On Friday morning, I left my hotel and took a local train to meet her. Together, we made our way to Jindaiji Temple, a historic temple in the suburbs of Tokyo, known for its spring water and its dedication to Jinja Daioh, the deity of water. It was a cool, rainy day and Jinja Daioh clearly seemed to be present.
Upon arrival, my friend shared some of the temple’s history. The area is also famous for its soba noodles, with traditional buckwheat mills scattered throughout. The purity of the spring water and the quality of the flour are said to determine the taste - and later, at lunchtime, I would discover just how true that is.
I wanted to recite my daily Bardo prayers in the shrine room. As we approached, the head monk was just concluding a ceremony dedicated to honouring the ancestors. My friend carefully greeted him and explained our presence. Without hesitation, we were invited into the space which was otherwise closed to visitors.
We removed our shoes and entered the shrine room. It was one of the most magnificent shrines I had ever seen. I offered three prostrations before the central Buddha. The head monk knelt at the front, and later my friend told me that he had prayed for my mom.
After he departed, I quietly asked where I might sit for my prayers. I took a seat among the chairs arranged in a simple, almost church-like setting, and recited my Day 4 Bardo prayers for Daniel and Angelika.
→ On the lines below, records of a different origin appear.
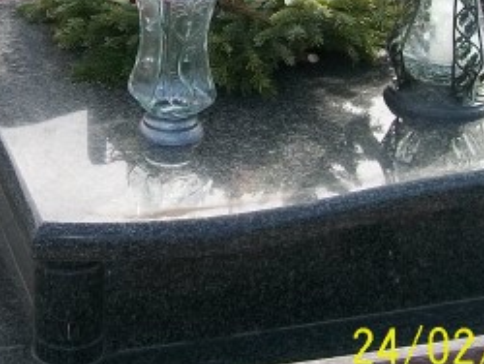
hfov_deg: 20.8
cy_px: -19
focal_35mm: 92
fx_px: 1288
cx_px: 45
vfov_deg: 15.7
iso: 80
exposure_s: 1/400
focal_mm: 6
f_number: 2.7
Deep gratitude and unwavering trust in the universe
Afterwards, we sat with a senior student, a young woman who had joined us. My friend gently reminded me that this was a good moment to offer dana. In return, I was given a book sign with an image of the temple’s historic Buddha statue, Hakuhoh Buddha, and a tablecloth. I was very surprised. I had not expected anything in return given that I was profoundly moved by the generosity and kindness I had already received.
The student told us that we had arrived at the perfect moment, just as the ceremony was ending, and that she did not believe this to be a coincidence. To me this was one of those precious, luminous moments on the path, moments that evoke deep gratitude and an unwavering trust in the unfolding of the universe.
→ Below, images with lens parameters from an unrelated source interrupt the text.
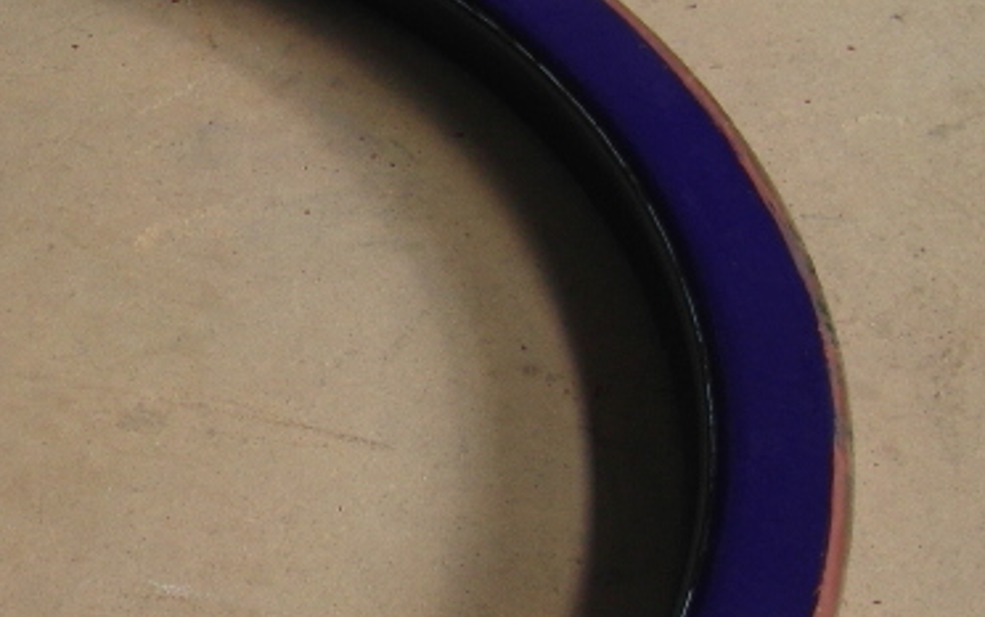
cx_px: -151
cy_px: 455
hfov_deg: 26.5
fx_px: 1880
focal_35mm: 70
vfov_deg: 18.5
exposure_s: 1/30
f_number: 4.2
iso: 80
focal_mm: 4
I asked the student about their practice and lineage. I also shared about ours and the fact that Clear Sky had basically been born in Japan. I learned that the temple follows Tendai Buddhism, a Mahayana tradition rooted in the Chinese Tiantai school. It emphasizes “One Great Perfect Teaching” - the understanding that all Buddhist teachings are ultimately unified and non-contradictory. I couldn’t help but think of the Rimé approach within our own lineage.
At the heart of Tendai Buddhism lies the Lotus Sutra, and as the student mentioned, there are also “hidden” aspects - esoteric, tantric elements woven into the practice. Sounds familiar? I felt somehow at home.
My friend later reflected that effort - one of the paramis – is always rewarded. The 90-minute journey to the temple, the walk through the rain, the intention behind it all - none of it had been in vain. It became increasingly clear to me that my friend was deeply spiritual, and I felt an immense sense of gratitude for having met her. Trust the universe.
We ended our visit with a warm bowl of soba noodle soup and sweet rice cake treats – a simple, grounding joy.
Resolution in the dream bardo
That night, I dreamt of my mom.
She asked for my help. She needed to go to the washroom. I took her arm, but she struggled to walk, so I lifted her up and carried her in front of me like a baby. She felt incredibly light.
In that moment, there was only love - pure, unconditional, and complete. A deep care that transcended everything that had been difficult between us. On a feeling level, my son and my mother became one. Ich liebe Dich, Mama.